How to pass two-dimensional array to the function so that code would compile

Question

I'm trying to make a program which fill a quadratic matrix with some random values. So here the source code (which works fine):

#include <iostream>
#include <stdlib.h>
#include <iomanip>
using namespace std;
int main()
{
    int const n = 5;
    int matrix[n][n];
    for(int i=0; i<n; i++)
    {
        for(int j=0; j<n; j++)
        {
            matrix[i][j] = rand()%10;       // fill matrix
            cout<<setw(2)<<matrix[i][j];    // matrix output
        }
        cout<<"\n"; // new line
    }
}

But now I want to rewrite this code using my own function:

#include <iostream>
#include <stdlib.h>
#include <iomanip>
using namespace std;
void fillAndPrintArray (int **matrix, int n); // function prototype
int main()
{
    int const n = 5;
    int matrix[n][n];
    fillAndPrintArray(matrix, n);
}
void fillAndPrintArray(int **matrix, int n)
{
    for(int i=0; i<n; i++)
    {
        for(int j=0; j<n; j++)
        {
            matrix[i][j] = rand()%10;       // fill matrix 
            cout<<setw(2)<<matrix[i][j];
        }
        cout<<"\n"; // new line
    }
}

But I can't compile this code.

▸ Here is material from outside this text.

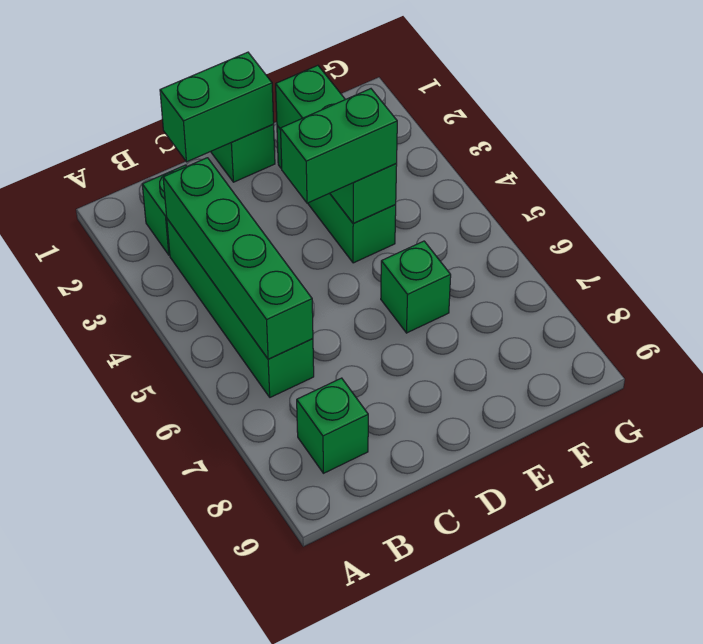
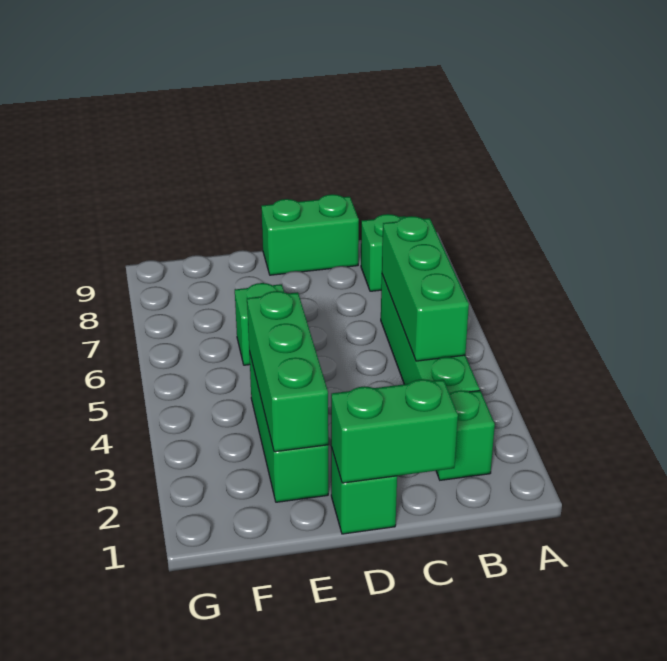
green 1x4 brick [163,158,313,359] -> green 1x3 brick [382,216,469,361]
green 1x2 brick [280,89,397,203] -> green 1x2 brick moved to [261,194,359,275]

I'm getting error:

||In function 'int main()':error: cannot convert 'int (*)[5]' to 'int**' for argument '1' to    'void fillAndPrintArray(int**, int)'.

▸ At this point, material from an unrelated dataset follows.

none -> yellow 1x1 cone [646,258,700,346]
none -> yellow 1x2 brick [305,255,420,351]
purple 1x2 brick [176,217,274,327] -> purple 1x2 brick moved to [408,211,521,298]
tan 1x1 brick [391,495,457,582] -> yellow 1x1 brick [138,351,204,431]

I don't know how to fix this.

Answer 1

The problem is that you are passing a multidimensional array to a function that takes a pointer to a pointer. In regards to arrays this is a pointer to the first element of an array of pointers, not a two dimensional array.

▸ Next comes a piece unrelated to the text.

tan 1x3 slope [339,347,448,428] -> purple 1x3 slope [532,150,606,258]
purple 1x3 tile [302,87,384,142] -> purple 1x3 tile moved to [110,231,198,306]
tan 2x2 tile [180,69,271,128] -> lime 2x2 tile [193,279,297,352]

If you want to pass multidimensional array to a function you can use a template function and take the array by reference.

template<std::size_t U, std::size_t V>
void func(const int (&arr)[U][V])
{
    // do stuff
}

int main()
{
    int arr1[10][10];
    int arr2[15][10];

    func(arr1);
    func(arr2);
}

To do this without a template function just replace U and V with the desired dimensions. for instance to pass a 5x5 array as in your question you would do this.

void func(const int(&arr)[5][5])
{
}